Table 2 the compounds of this invention is to common pathomycete external activity (MIC, μ g/ml)
Compound |
Y0109 |
SC5314 |
Nearly flat 22019 |
New hidden 32609 |
Smooth 537 |
Cigarette song 07544 |
Red hair Cmccftla |
The little Cmccfmza of stone |
c1 |
8 |
8 |
2 |
1 |
1 |
>64 |
>64 |
>64 |
ICZ |
8 |
4 |
8 |
4 |
8 |
8 |
2 |
2 |
TRB |
64 |
32 |
1 |
1 |
4 |
0.5 |
0.125 |
0.0625 |
KCZ |
0.25 |
0.25 |
0.5 |
0.125 |
0.5 |
8 |
1 |
1 |
VCZ |
0.03125 |
0.0625 |
0.03125 |
0.0156 |
0.03125 |
0.25 |
0.03125 |
0.125 |
AMB |
2 |
1 |
2 |
1 |
2 |
2 |
1 |
0.125 |
FCZ |
0.5 |
0.5 |
1 |
1 |
1 |
>64 |
8 |
8 |
Note: KCZ. ketoconazole, FCZ. fluconazol, VCZ. Wo Likang azoles, ICZ. itraconazole, TRB. terbinafine, AMB amphotericin
Above-mentioned experimental result shows that compound of the present invention has good antifungal activity, and compound is all far better than fluconazol to the vitro inhibition activity of selected fungus, illustrates that the compounds of this invention can be used for preparing the medicine of anti-fungal infection.

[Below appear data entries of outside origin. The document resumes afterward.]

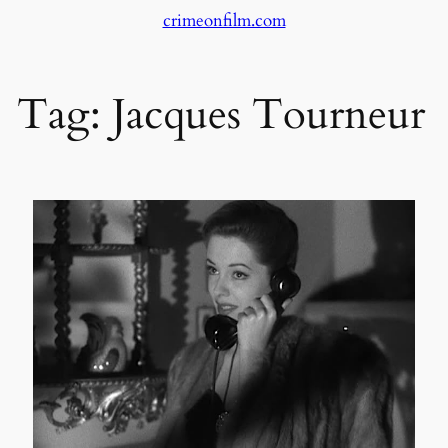
crimeonfilm.com
Skip
to
content
Tag:
Jacques Tourneur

The above is only the preferred embodiment of the present invention; it should be pointed out that for those skilled in the art, do not departing under the prerequisite of the inventive method; can also make some improvement and supplement, these improvement and the supplementary protection scope of the present invention that also should be considered as.